Они показали ему ее. Он видел ее — там же, в зеркале. Она спала, коса заплетена на ночь. Он не знал, как выглядит ее спальня, и не мог спросить их, в Москве она сейчас или в деревне. Он не мог спросить потому, что они не говорили с ним, словами не говорили — черный просто смотрел, и все, что хотел сделать понятным черный, становилось понятно, — но если б и говорили — он бы не посмел ничего спрашивать: язык не повернулся бы.
Он не обманывался: они не из милосердия показали ее, то есть не из того милосердия, о каком он просил. Они боялись за него, боялись, что он наложит на себя руки. Они, видимо, все надеялись, что он станет служить их целям. Он понял, что они были очень довольны им, довольны тем, что он сам, без их помощи, нашел дверь или дорогу к ним: это подтверждало их уверенность в том, что он — такой, как они, и может делать, что могут они. Они были не очень умны, хотя знали как будто все на свете; знание лежало в их головах мертвым грузом, ум их был темен, узок; ничего, кроме своих ужасных целей (мучить белых, как белые мучили их, или что-то в подобном роде), им не было интересно. Но они показали ее, и за это он не мог не быть им благодарен.

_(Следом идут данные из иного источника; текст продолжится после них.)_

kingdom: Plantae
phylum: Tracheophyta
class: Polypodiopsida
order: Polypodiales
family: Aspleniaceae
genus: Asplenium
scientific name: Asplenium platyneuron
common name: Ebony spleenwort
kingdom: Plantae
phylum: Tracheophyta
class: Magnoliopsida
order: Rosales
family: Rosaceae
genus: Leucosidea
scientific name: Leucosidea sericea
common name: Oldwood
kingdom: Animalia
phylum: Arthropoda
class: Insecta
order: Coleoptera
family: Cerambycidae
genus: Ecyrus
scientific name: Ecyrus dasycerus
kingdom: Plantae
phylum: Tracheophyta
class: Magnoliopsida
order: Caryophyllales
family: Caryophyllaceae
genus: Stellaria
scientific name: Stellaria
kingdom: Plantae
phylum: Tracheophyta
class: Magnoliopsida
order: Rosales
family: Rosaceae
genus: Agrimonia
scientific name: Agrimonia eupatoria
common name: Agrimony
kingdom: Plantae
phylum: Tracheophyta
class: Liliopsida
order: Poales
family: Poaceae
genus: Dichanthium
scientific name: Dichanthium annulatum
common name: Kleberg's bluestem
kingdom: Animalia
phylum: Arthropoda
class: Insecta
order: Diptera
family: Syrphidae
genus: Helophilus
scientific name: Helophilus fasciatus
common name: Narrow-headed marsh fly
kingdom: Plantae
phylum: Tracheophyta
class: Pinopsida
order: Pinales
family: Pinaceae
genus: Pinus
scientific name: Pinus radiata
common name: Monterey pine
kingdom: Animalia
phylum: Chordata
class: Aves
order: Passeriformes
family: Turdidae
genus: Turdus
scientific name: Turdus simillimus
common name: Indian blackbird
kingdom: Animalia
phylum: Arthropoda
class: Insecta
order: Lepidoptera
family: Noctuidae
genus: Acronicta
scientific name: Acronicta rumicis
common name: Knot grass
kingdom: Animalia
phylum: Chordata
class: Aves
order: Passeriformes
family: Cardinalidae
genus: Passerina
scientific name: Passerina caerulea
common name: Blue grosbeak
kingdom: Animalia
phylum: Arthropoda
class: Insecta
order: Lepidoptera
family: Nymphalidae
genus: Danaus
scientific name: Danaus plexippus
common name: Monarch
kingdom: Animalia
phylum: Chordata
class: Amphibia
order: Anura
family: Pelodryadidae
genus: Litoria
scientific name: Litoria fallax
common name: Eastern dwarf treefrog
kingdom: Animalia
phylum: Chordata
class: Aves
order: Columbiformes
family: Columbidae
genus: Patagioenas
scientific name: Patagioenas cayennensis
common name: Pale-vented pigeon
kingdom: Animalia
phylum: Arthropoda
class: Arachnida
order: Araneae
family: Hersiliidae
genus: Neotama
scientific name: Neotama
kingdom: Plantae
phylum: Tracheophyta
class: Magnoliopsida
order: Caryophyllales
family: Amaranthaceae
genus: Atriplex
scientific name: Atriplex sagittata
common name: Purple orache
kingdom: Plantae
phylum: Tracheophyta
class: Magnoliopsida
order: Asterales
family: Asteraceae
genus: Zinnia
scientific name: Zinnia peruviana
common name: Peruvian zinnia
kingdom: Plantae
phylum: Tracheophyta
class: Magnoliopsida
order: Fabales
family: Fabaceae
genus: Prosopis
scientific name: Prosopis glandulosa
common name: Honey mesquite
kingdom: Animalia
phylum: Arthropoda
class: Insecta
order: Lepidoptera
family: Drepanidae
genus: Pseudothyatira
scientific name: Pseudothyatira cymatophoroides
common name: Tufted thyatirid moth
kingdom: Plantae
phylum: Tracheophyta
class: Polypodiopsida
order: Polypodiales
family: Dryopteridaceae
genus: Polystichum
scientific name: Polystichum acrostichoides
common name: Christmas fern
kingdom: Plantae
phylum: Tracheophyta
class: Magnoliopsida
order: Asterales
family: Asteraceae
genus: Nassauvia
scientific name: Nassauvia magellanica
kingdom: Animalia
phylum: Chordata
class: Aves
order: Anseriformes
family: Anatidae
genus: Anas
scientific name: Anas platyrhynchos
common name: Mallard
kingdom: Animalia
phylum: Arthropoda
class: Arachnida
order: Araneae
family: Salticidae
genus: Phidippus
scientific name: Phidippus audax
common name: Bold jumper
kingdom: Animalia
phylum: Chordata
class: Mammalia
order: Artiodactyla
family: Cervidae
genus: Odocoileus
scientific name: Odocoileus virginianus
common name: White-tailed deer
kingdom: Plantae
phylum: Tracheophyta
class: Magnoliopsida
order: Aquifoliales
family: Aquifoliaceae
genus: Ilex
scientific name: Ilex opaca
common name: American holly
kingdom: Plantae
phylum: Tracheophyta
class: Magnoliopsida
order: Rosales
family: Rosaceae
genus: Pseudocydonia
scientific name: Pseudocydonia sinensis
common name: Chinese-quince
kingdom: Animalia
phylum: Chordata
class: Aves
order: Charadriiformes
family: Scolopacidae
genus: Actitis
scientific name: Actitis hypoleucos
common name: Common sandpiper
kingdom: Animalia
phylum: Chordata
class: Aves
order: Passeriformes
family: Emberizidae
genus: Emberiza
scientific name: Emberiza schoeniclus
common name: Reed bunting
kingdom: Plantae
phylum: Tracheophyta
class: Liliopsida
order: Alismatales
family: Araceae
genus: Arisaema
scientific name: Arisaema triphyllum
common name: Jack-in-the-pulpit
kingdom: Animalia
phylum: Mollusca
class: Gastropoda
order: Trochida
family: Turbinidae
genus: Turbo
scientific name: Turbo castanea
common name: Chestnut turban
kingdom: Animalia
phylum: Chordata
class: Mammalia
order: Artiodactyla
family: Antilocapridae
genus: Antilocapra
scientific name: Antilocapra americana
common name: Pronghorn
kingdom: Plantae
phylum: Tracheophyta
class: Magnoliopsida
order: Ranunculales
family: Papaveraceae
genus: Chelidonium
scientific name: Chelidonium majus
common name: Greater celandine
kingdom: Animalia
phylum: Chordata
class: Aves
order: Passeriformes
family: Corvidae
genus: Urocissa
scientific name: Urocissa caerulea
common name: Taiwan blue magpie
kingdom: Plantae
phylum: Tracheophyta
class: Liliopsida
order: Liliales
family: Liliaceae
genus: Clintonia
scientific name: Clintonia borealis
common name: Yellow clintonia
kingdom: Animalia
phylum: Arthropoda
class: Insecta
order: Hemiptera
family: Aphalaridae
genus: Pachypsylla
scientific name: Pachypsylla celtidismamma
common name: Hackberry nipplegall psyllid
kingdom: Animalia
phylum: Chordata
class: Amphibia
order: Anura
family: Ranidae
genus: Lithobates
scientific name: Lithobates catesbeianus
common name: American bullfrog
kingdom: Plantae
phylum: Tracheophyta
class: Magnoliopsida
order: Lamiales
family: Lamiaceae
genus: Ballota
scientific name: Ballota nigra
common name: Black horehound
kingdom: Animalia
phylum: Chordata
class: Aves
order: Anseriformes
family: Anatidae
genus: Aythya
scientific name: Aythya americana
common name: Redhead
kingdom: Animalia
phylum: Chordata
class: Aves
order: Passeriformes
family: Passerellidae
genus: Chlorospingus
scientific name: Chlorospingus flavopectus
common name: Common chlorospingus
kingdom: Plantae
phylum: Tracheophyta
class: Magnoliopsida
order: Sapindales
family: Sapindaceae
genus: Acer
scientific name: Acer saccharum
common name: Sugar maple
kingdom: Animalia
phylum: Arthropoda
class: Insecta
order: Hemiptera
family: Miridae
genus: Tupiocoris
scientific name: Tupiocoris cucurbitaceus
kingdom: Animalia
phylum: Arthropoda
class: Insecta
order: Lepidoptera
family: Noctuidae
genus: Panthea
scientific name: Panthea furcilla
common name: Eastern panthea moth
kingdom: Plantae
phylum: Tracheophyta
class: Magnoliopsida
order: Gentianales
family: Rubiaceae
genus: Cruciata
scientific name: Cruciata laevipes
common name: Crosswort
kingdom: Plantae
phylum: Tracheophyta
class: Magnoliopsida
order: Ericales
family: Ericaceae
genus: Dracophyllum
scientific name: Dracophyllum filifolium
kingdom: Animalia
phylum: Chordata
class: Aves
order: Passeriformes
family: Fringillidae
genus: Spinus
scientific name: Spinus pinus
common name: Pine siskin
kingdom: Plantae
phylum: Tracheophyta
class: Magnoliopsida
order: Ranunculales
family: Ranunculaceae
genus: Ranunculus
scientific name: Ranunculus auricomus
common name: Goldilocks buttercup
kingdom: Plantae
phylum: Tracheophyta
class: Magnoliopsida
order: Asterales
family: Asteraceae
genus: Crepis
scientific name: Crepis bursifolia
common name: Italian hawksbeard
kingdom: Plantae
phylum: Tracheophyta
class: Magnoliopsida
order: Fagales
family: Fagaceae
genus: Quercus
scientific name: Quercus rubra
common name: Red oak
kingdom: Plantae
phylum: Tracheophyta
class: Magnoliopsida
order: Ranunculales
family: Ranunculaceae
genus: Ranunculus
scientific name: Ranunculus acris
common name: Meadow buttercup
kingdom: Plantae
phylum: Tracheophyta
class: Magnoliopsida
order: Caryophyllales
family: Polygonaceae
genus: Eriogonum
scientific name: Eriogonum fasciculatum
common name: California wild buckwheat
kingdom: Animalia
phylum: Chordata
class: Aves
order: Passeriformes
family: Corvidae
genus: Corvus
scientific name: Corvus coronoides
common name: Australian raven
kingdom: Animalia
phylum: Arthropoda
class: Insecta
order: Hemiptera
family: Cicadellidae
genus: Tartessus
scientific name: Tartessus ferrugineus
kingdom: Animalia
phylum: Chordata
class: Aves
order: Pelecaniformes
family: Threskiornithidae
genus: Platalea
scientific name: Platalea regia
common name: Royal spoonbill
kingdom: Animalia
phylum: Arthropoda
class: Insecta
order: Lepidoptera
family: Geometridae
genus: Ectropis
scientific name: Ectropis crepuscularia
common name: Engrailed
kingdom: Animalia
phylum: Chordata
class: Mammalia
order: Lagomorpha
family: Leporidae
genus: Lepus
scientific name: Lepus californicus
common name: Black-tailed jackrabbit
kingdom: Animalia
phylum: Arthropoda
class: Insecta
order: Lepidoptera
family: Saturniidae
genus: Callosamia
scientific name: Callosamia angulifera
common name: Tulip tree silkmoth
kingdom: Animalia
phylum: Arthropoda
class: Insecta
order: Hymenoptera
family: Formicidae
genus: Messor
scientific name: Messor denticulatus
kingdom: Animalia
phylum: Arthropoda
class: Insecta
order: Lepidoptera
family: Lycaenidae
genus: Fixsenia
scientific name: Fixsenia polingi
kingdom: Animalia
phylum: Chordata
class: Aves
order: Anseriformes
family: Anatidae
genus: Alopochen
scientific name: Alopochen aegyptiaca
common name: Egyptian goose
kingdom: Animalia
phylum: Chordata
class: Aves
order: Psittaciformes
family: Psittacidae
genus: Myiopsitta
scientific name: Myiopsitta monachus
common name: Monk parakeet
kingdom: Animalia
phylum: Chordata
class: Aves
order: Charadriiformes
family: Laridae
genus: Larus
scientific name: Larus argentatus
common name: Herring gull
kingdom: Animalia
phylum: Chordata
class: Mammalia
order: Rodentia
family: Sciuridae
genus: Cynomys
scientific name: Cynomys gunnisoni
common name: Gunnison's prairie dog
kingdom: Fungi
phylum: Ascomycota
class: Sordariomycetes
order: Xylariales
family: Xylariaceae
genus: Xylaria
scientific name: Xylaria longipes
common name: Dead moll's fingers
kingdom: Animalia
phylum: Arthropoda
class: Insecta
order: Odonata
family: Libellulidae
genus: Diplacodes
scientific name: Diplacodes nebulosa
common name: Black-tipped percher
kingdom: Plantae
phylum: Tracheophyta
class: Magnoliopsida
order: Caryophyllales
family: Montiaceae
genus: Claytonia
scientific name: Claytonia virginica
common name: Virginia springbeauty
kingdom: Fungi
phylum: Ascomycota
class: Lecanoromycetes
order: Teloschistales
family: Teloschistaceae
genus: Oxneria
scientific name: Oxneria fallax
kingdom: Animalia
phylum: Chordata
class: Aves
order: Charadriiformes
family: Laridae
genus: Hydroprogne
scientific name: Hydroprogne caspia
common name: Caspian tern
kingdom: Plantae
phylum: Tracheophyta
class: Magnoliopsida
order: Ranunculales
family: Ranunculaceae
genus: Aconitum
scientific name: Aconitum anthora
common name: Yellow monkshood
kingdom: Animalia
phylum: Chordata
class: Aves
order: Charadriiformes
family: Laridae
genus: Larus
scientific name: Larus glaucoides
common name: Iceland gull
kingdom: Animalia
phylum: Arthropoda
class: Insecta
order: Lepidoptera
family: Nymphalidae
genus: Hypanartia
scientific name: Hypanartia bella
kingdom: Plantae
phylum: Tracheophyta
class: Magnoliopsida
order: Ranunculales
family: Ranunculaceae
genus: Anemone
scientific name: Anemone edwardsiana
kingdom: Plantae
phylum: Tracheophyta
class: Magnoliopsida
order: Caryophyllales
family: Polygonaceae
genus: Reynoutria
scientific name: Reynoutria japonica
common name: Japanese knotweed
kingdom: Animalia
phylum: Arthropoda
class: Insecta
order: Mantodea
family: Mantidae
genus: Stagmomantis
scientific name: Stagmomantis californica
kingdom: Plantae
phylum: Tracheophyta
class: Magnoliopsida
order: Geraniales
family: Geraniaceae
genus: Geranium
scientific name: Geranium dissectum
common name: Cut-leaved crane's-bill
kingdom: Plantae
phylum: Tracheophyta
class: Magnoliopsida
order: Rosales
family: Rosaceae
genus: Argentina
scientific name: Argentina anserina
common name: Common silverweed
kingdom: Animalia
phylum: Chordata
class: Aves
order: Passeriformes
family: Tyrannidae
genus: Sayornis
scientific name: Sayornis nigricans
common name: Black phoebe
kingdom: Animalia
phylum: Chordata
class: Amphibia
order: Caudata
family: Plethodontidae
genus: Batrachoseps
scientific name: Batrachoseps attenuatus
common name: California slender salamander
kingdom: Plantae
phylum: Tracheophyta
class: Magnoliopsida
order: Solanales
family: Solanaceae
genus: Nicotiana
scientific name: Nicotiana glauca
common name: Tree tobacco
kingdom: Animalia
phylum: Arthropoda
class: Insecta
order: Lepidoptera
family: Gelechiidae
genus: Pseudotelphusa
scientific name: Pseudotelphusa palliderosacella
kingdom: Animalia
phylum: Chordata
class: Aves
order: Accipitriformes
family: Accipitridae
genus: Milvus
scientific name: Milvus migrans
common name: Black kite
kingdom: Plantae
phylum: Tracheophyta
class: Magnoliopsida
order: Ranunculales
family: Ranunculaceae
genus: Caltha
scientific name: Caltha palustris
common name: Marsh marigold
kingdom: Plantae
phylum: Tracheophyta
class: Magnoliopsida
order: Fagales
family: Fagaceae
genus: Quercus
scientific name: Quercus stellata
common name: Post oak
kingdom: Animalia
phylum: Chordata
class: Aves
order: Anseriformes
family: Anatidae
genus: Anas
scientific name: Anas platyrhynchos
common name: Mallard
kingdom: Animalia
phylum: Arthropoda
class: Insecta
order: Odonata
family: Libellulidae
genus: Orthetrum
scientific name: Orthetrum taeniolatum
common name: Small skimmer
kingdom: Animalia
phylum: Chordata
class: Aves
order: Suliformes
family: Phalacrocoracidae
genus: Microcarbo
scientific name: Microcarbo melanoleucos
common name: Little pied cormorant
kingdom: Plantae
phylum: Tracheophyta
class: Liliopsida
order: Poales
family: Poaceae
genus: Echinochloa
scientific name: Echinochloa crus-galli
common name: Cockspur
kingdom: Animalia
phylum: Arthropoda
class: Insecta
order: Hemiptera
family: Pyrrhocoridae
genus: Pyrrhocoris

Он хотел уйти, но черный не отпускал его. Гааза черного как угли вспыхивали и гасли. Черный сказал (не словами, но было понятно, как если б он сам с собою разговаривал, как тогда, на Васильевском), что он может сейчас видеть далеко. Он не хотел, но черный не пускал; он зажмурился, но видел. Видел города и страны, людей, лошадей, чудные экипажи, дома, книги, смерти и рожденья… Он остановился на какой-то площади — по-видимому взойдя на некое возвышение, потому что видел далеко и много при своем небольшом росте, — а у ног его голуби клевали хлебные крошки, и люди (женщины были — с голыми ногами, с распущенными волосами, загорелые, как крестьянки, мужчины в синих грубых штанах, а некоторые в коротеньких детских штанишках) стояли, ходили, обнимались; и все то и дело прикладывали к ушам маленькие коробочки и в них смеялись и говорили… Двое сидели на скамейке — большой и маленький — и читали какую-то железную книгу и говорили о нем, он слышал ясно; за спинами их прошел и бросил быстрый и страшный взгляд на них черный человек, но они не замечали черного, как и его не замечали… И когда мозг его готов был взорваться — черный отпустил его. Все-таки черный был по-своему добр.